§ Kutipan Sumber

--------

Ada sebuah kisah nyata yang mudah-mudahan kita bisa mengambil pelajaran darinya.
Ini profil seorang suami yang buruk dan tidak patut kita tiru. Ia memang bukan pemabuk dan bukan pula penjudi, dan ia juga tidak pernah serong dengan wanita lain, pokoknya tak ada catatan buruk terhadapnya di masyarakat, akan tetapi ia “hanya” menelantarkan keluarganya, “cuma” itu saja.
Setiap istri tentu mengharapkan suami yang romantis, perhatian kepadanya dan bisa berbagi suka duka bersama, akan tetapi sayangnya si suami ini sangat dingin dan acuh terhadap keadaan istrinya, ia lebih mementingkan karirnya. Selain itu yang lebih memprihatinkan lagi ia juga bukan orang yang taat beragama, ia tidak pernah melaksanakan shalat lima waktu sama sekali. Istrinya stress menghadapi fakta seperti itu dan merasa kesepian, walaupun ia tinggal serumah bersama suaminya, tapi ia seolah-olah tinggal sendirian, apalagi si suami ini sering pula meninggalkannya karena urusan kerja di luar kota.

--------

§ Kumpulan foto adegan beserta intrinsik kamera
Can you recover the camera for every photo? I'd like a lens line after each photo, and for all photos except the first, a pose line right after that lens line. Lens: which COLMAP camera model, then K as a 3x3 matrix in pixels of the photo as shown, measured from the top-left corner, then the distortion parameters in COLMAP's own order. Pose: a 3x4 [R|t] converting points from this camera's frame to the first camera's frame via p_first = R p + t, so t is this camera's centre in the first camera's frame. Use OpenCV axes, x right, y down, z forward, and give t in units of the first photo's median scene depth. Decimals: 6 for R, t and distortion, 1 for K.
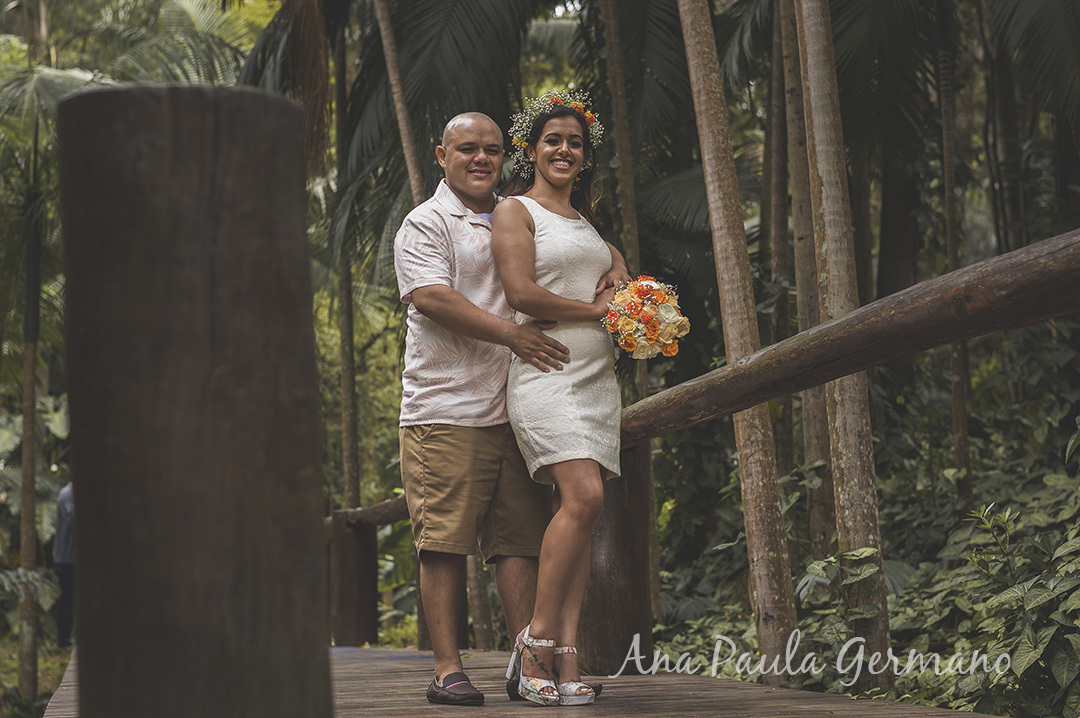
lens RADIAL K [[2328.9, 0, 540.0], [0, 2328.9, 359.0], [0, 0, 1]] dist [0.014140, -0.003779]
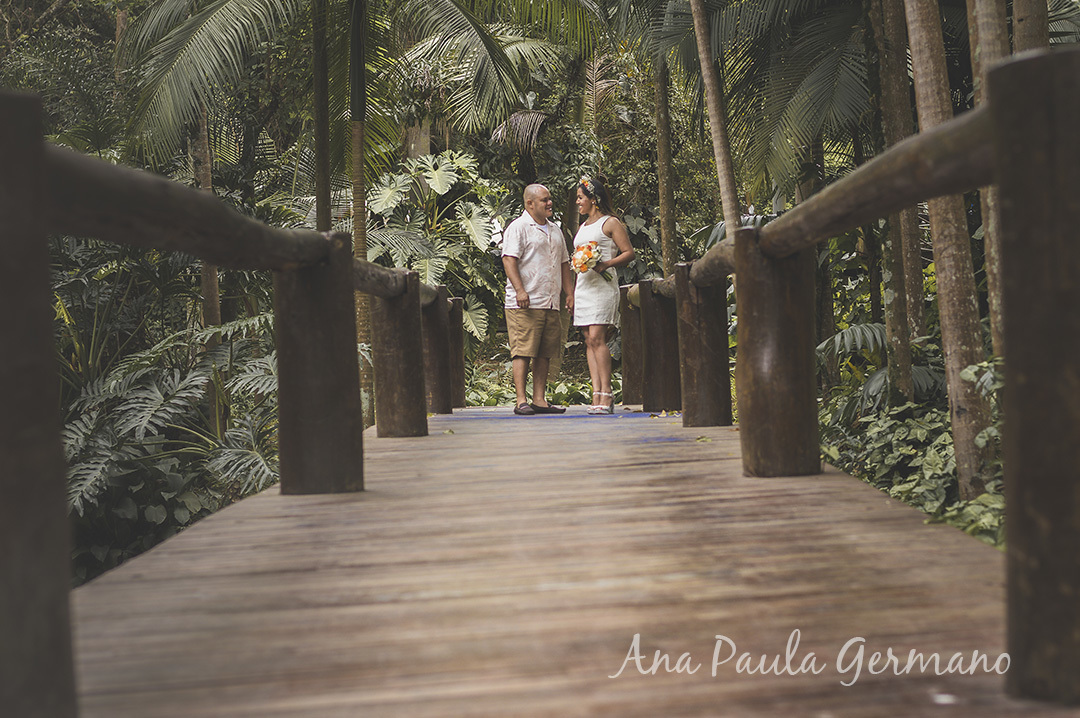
lens RADIAL K [[2308.2, 0, 540.0], [0, 2308.2, 359.0], [0, 0, 1]] dist [0.010423, -0.012819]
pose [[0.984003, -0.015025, -0.177518, 0.111167], [0.035092, 0.993262, 0.110452, -0.032625], [0.174662, -0.114914, 0.977900, -0.010329]]
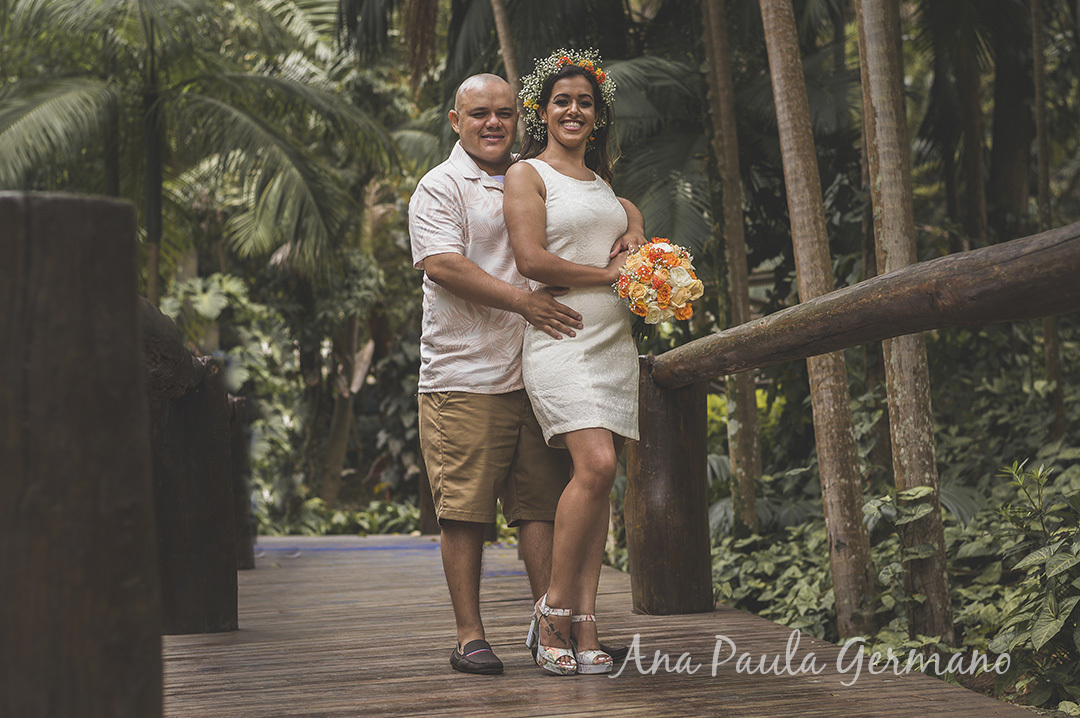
lens RADIAL K [[2328.9, 0, 540.0], [0, 2328.9, 359.0], [0, 0, 1]] dist [0.014140, -0.003779]
pose [[0.997420, -0.015572, -0.070076, 0.047572], [0.019707, 0.998080, 0.058715, -0.033049], [0.069027, -0.059944, 0.995812, 0.010403]]
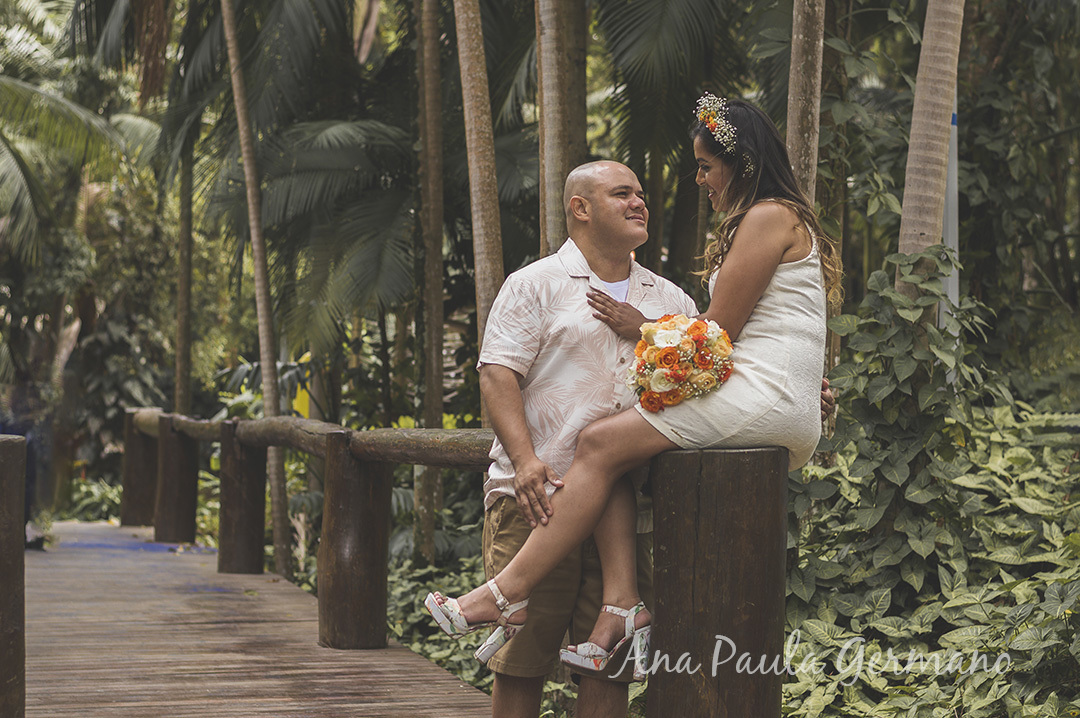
lens RADIAL K [[2364.5, 0, 511.6], [0, 2364.5, 360.3], [0, 0, 1]] dist [0.011761, -0.006194]
pose [[0.997331, 0.057751, 0.044681, 0.051761], [-0.060667, 0.995911, 0.066932, -0.098330], [-0.040633, -0.069464, 0.996757, -0.202877]]
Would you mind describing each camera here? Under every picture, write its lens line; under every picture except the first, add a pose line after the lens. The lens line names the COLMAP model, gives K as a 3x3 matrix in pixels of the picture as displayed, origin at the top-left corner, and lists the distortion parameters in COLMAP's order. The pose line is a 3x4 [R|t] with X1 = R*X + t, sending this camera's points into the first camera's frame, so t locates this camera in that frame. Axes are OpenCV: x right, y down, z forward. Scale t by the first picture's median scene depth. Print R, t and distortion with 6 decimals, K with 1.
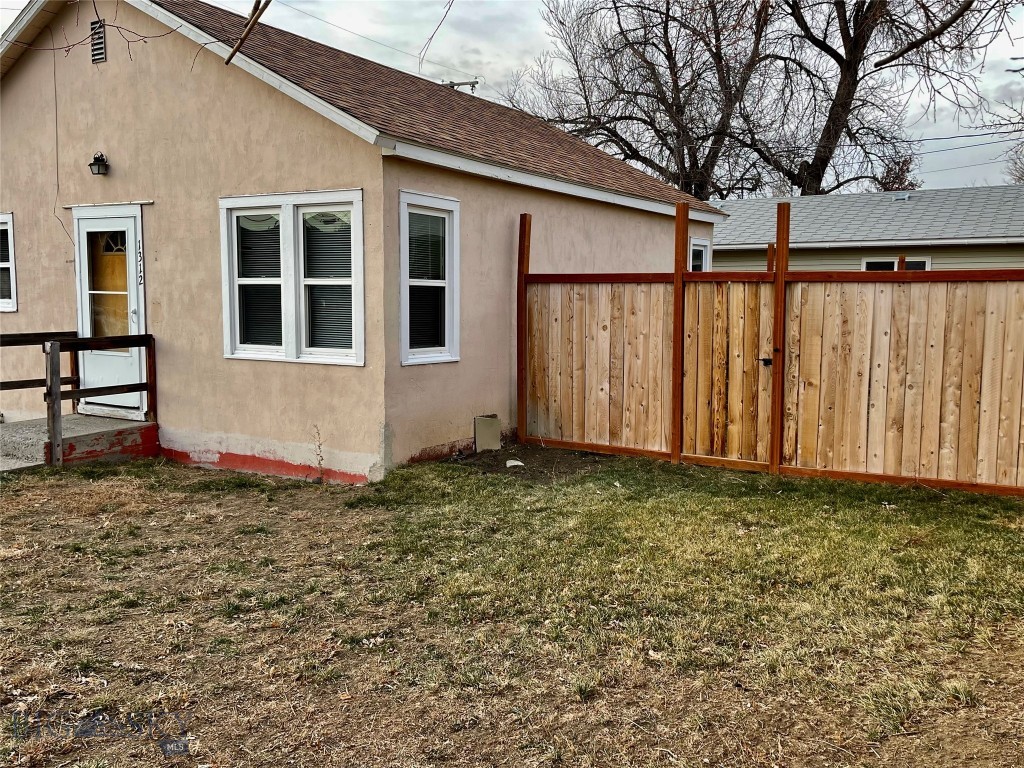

--------

§ Petunjuk Latihan
1. Jawablah pertanyaan berikut berdasarkan teks tentang suami yang menelantarkan keluarganya.
(a) Apa yang lebih dipentingkan suami itu daripada keadaan istrinya?
(b) Ibadah apa yang tidak pernah dilaksanakan suami itu sama sekali?
(c) Karena urusan apa suami itu sering meninggalkan istrinya?
2. Salinlah bagian listing yang dimulai dari baris pertama listing dan berakhir pada baris yang memuat "-0.069464, 0.996757, -0.202877]]". Kedua baris itu ikut disalin, dan gambar tidak perlu disertakan dalam jawaban.

§ Jawaban Tertulis
1.
(a) Karirnya.
(b) Shalat lima waktu.
(c) Urusan kerja di luar kota.

2.
Can you recover the camera for every photo? I'd like a lens line after each photo, and for all photos except the first, a pose line right after that lens line. Lens: which COLMAP camera model, then K as a 3x3 matrix in pixels of the photo as shown, measured from the top-left corner, then the distortion parameters in COLMAP's own order. Pose: a 3x4 [R|t] converting points from this camera's frame to the first camera's frame via p_first = R p + t, so t is this camera's centre in the first camera's frame. Use OpenCV axes, x right, y down, z forward, and give t in units of the first photo's median scene depth. Decimals: 6 for R, t and distortion, 1 for K.
lens RADIAL K [[2328.9, 0, 540.0], [0, 2328.9, 359.0], [0, 0, 1]] dist [0.014140, -0.003779]
lens RADIAL K [[2308.2, 0, 540.0], [0, 2308.2, 359.0], [0, 0, 1]] dist [0.010423, -0.012819]
pose [[0.984003, -0.015025, -0.177518, 0.111167], [0.035092, 0.993262, 0.110452, -0.032625], [0.174662, -0.114914, 0.977900, -0.010329]]
lens RADIAL K [[2328.9, 0, 540.0], [0, 2328.9, 359.0], [0, 0, 1]] dist [0.014140, -0.003779]
pose [[0.997420, -0.015572, -0.070076, 0.047572], [0.019707, 0.998080, 0.058715, -0.033049], [0.069027, -0.059944, 0.995812, 0.010403]]
lens RADIAL K [[2364.5, 0, 511.6], [0, 2364.5, 360.3], [0, 0, 1]] dist [0.011761, -0.006194]
pose [[0.997331, 0.057751, 0.044681, 0.051761], [-0.060667, 0.995911, 0.066932, -0.098330], [-0.040633, -0.069464, 0.996757, -0.202877]]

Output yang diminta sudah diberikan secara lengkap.